The grapes were hand-picked into small baskets and taken to the cellar where they were destalked and gently crushed. The wine fermented in small open bins with four punch downs a day. When totally dry, we pressed into oak barrels to complete malolactic fermentation. The wine matured for 14 months in small French oak barrels of which, roughly 30% were new. This wine was finished off with a little Pinotage and Shiraz. 2400 bottles were produced.

Good Wine Shop Painted Wolf Peloton Rouge

Painted Wolf Peloton Rouge

Ageing potential

This wine will improve with a few years of bottle age.

The Vineyard

From our pack vineyards in Paarl and the Swartland. A portion of the grapes for this wine are sourced off Kasteelsig vineyard in Swartland, which is organically certified.
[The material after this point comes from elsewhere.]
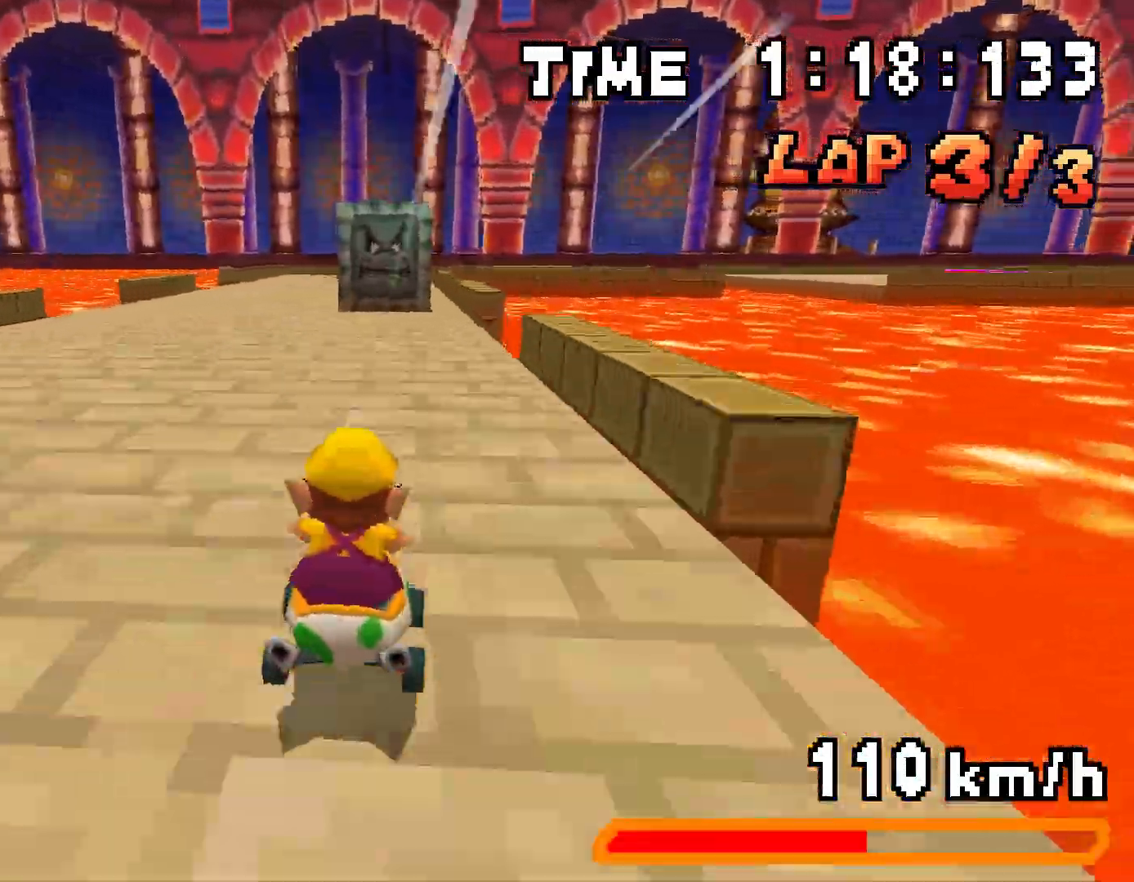
{"buttons": ["A", "R1", "DPAD_RIGHT"], "events": [[184, "DPAD_UP", "down"], [200, "DPAD_RIGHT", "up"], [217, "DPAD_LEFT", "down"], [401, "DPAD_LEFT", "up"], [401, "DPAD_RIGHT", "down"], [418, "DPAD_UP", "up"]]}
The rest are from Leeuwenkuil and Langvlei farms.

Winemaking

The grapes were hand- picked and crushed into small open fermenters hand punched 4 to 5 times daily during fermentation and pressed when just dry. The wine was matured in French, American and Hungarian oak barrels for 13 months. Roughly 20% of the barrels were new.

Food suggestions

This finessed red will partner well with modern fusion cooking. The wine is best paired with beef or lamb dishes such as Thai style red beef curry or a nice South African lamb bobotie.

 

Good Wine Shop Painted Wolf Swartland Syrah

Painted Wolf Swartland Syrah

Food suggestions

A rich and spicy wine which is great paired with French country dishes such as cassoulet or a beef daube Provençal. It is also delicious with grilled regional sausages e.g. Toulouse. Amazing with simply prepared dry-aged rump or ribeye steak, seasoned with a little sea salt and crushed black pepper and a few pan-fried mushrooms, ideally cep or porcini, and a dash of the best extra virgin olive oil.

Ageing potential

This Syrah is drinking well now and will improve in the bottle till 2020 and beyond.

The Vineyard

Our partner Billy Hughes grows organic grapes at Kasteelsig vineyard in the Swartland region. The grapes are dry farmed. Soil in the vineyard is primarily Glenrosa, a composite soil of decomposed shale with a little granite. Vines are 12 years old and the yield in 2013 was around 7 tons to the hectare.

Winemaking

The grapes were handpicked over a few days in late February 2013 into small baskets and taken to our cellar where they were destalked and gently crushed. We fermented the Syrah in small open bins where it was hand punched four times a day. We prefer the native yeast from the vineyard. The wine matured in French and Hungarian oak for a total of 20 months. We filled 10051 bottles.